Correct way to upgrade operator from 1.23.7 to 1.24+ with multiple clickhouse keeper replicas
Hello I am following https://github.com/Altinity/clickhouse-operator/blob/0.24.0/docs/keeper_migration_from_23_to_24.md instruction to upgrade operator from 1.23.7 to 1.24.5
Unfortunately I had encountered an issue during the upgrade of installation with 3 replicas of clickhouse keepers:
While with old operator version all keepers located in the single statefulset which has a single service; with 1.24.5 a separate statefulset and service is created for each replica. Which basically changes the addresses of all keeper replicas.

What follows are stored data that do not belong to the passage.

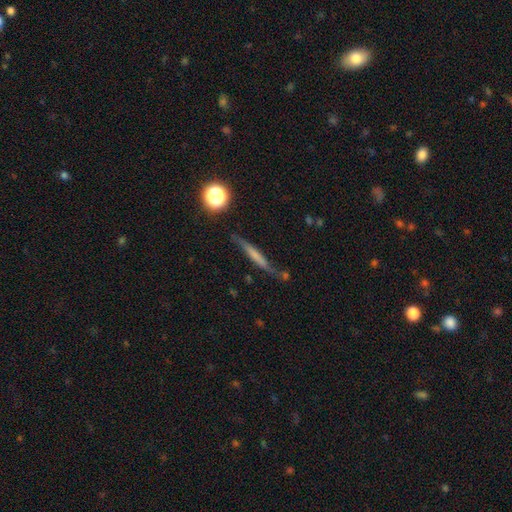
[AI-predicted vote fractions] Smooth or featured? smooth (45%)
Merging? none (66%)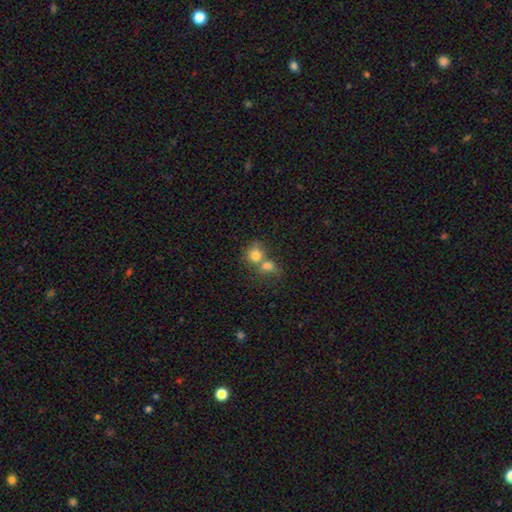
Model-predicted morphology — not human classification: A smooth galaxy with no disk features (78%) that is round (68%).

Vote fractions:
- Smooth or featured? smooth: 78% / featured or disk: 12% / star or artifact: 10%
- How rounded? round: 68% / in between: 31% / cigar-shaped: 1%
- Merging? merger: 62% / none: 26% / minor disturbance: 7% / major disturbance: 5%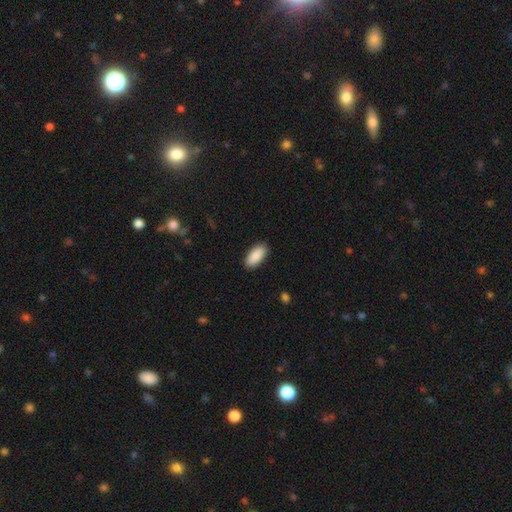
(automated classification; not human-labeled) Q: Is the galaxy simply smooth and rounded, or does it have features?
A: smooth — 90%.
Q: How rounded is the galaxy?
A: in between — 89%.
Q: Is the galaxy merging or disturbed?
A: none — 89%.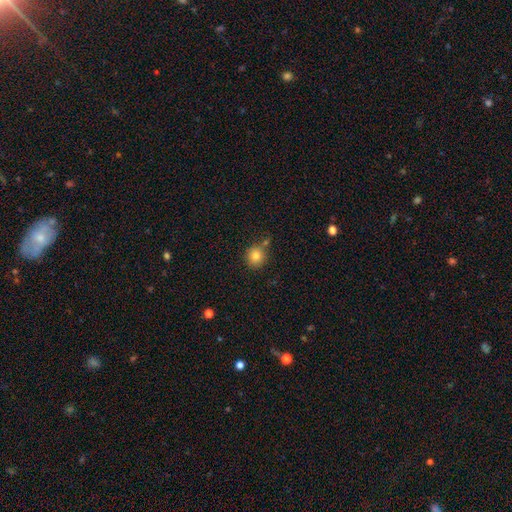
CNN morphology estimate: smooth 81%, star or artifact 11%, featured or disk 7%. Down the decision tree: how rounded — round (90%); merging — none (71%).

For example in my installation for version 1.23.7 I had 3 keeper addresses:
clickhouse-keeper-logging-0.clickhouse-keeper-logging-headless
clickhouse-keeper-logging-1.clickhouse-keeper-logging-headless
clickhouse-keeper-logging-2.clickhouse-keeper-logging-headless
And after the update they changed to:
chk-clickhouse-keeper-logging-default-0-0
chk-clickhouse-keeper-logging-default-1-0
chk-clickhouse-keeper-logging-default-2-0
I saw that <raft_configuration> was indeed changed to a correct one after an update:
<raft_configuration>
<server>
<id>0</id>
<hostname>chk-clickhouse-keeper-logging-default-0-0</hostname>
<port>9444</port>
</server>
<server>
<id>1</id>
<hostname>chk-clickhouse-keeper-logging-default-0-1</hostname>
<port>9444</port>
</server>
<server>
<id>2</id>
<hostname>chk-clickhouse-keeper-logging-default-0-2</hostname>
<port>9444</port>
</server>
</raft_configuration>
However even having the updated raft_configuration, keeper replicas were unable to reach each other, as hosts stored in replication log were not updated in the process and replicas continued using old addresses
clickhouse-keeper-logging-1:/$ clickhouse-keeper client -h localhost --port 2181 -q "get '/keeper/config'"

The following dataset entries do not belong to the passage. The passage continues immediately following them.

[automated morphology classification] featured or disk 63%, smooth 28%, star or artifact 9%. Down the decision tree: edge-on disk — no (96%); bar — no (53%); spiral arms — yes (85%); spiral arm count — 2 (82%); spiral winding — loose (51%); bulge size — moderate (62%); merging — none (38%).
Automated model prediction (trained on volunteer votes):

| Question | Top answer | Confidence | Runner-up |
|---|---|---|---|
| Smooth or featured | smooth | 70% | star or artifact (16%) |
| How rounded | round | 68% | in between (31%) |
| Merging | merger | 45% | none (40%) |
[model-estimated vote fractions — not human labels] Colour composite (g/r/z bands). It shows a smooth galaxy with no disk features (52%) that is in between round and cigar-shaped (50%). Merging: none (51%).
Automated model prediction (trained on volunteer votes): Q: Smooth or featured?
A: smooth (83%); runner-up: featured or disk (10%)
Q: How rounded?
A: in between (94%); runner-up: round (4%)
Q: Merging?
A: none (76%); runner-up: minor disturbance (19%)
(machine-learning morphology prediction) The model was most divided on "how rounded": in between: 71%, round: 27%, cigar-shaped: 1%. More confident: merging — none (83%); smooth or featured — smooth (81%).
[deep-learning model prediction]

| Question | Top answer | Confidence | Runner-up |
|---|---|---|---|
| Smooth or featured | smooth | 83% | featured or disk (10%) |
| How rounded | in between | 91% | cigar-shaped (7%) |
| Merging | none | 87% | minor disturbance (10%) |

server.0=clickhouse-keeper-logging-0.clickhouse-keeper-logging-headless:9444;participant;1
server.2=clickhouse-keeper-logging-2.clickhouse-keeper-logging-headless:9444;participant;1
server.1=clickhouse-keeper-logging-1.clickhouse-keeper-logging-headless:9444;participant;1
I found no easy way to make clickhouse keeper reload host configuration from disk or similar issues, but maybe I am missing something here?
What I tried:
-
Configuring the cluster for keeper hosts to have the same addresses as before I failed to come to any solution without keeping and maintaining additional k8s objects which is not desirable, as configuration had changed and we now have 3 services for 3 keeper replicas instead of one.
-
Adding new hosts using zookeeper reconfigure command Doesnt seem possible to incrementally change
/keeper/configto the state matchingraft_configuration, as we can not reuse server ids -
Starting clickhouse keeper with
--force-recoveryflag for a time With that flag clickhouse keeper loads configuration fromraft_configurationinto/keeper/config, however that presumably damages replication log in some cases in my upgrade process and leads to replication failures shortly after upgrade, I am still investigating why am I having issues with this approach.

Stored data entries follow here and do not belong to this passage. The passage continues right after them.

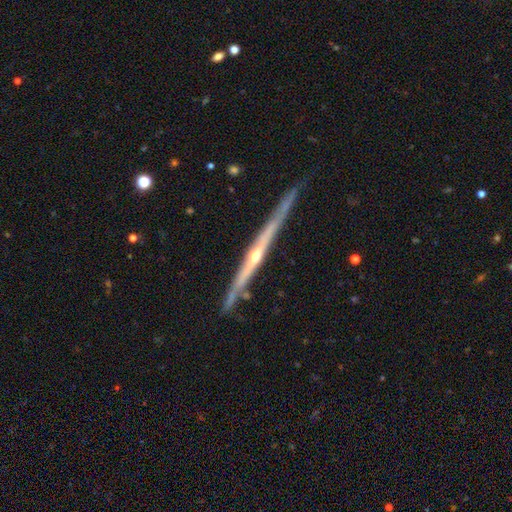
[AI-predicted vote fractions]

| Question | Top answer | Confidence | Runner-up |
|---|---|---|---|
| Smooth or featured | featured or disk | 84% | smooth (11%) |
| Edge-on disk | yes | 97% | no (3%) |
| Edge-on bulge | rounded | 69% | none (27%) |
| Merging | none | 81% | minor disturbance (15%) |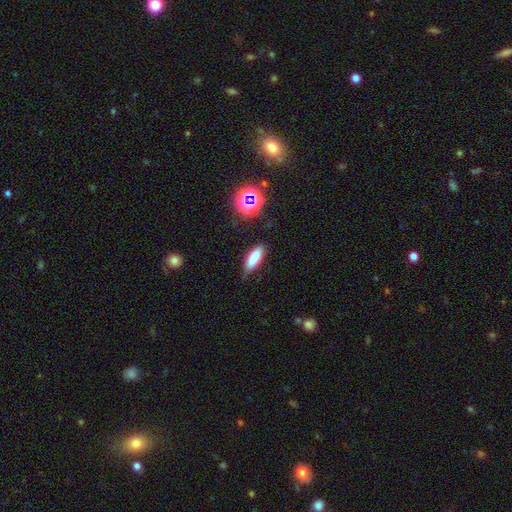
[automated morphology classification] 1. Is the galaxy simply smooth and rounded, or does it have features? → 80% smooth, 11% star or artifact, 9% featured or disk.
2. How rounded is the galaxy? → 63% in between, 35% cigar-shaped, 3% round.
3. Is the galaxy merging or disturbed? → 76% none, 18% minor disturbance, 4% major disturbance, 2% merger.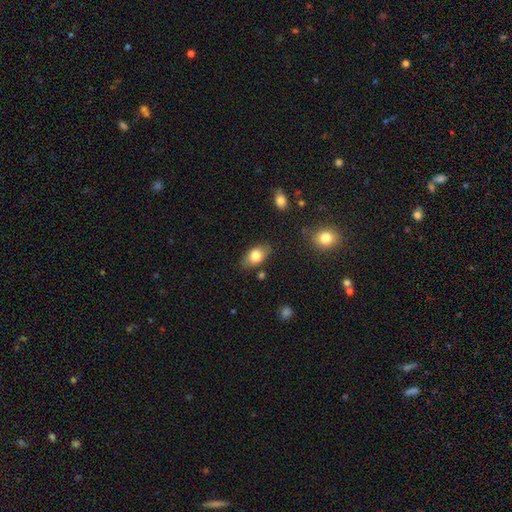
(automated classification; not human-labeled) A smooth galaxy with no disk features (77%) that is in between round and cigar-shaped (88%). Merging: none (81%).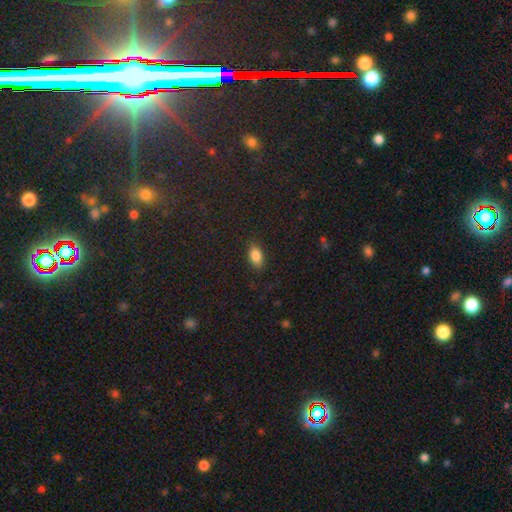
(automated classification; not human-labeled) smooth_or_featured: smooth (p=0.84) [alt: star or artifact p=0.09]
how_rounded: in between (p=0.90) [alt: round p=0.06]
merging: none (p=0.86) [alt: minor disturbance p=0.11]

I am in the process of upgrading too. My keeper installation name is clickhouse-keeper and I see it created a service (along with individual services for each Keeper pod) called keeper-clickhouse-keeper.
In my ClickHouseInstallation yaml I am referring the host as
zookeeper:
nodes:
- host: keeper-clickhouse-keeper
And it works. I tried creating a table and the definition was available on each server pods.
I just wanted to share what I did, hopefully this is correct way to access Keeper.
@Slach is it correct to do so?
@shahsiddharth08 Thank you for your reply I use this setting in ClickHouseInstallation too, and I also do not have connection problems between clickhouse server and keeper.
However I do have problem with keeper replicas connecting to each other after update. How many keeper replicas do you have in your installation?
However I do have problem with keeper replicas connecting to each other after update.
What do you mean connecting each other? Like ping?
I have 5 replicas.
I finally found a way to update my cluster with almost none read downtime and about 15 mins write downtime (for my case). The key was making sure there are no connections going between clcikhouse servers and keeper during the update and always using --force-recovery only on keeper leaders. In the update process I copied data from old keeper to a new one instead of reattaching PVs to PVCs as was recommended in operator upgrade instruction, as working with PV was not allowed in my cluster and copying the data made sure I always have an unspoiled backup of replication log. In the end I manually patched server configmaps with a new keeper address and restarted servers to reduce write downtime at a price of short read downtime.
I am attaching the script I used to update my cluster in rather raw form, but I believe it might be useful to someone encountered the same problem update-script.zip
Meanwhile I am still curious if there was an easier way to do this
@pekashy thank you so much for sharing your experience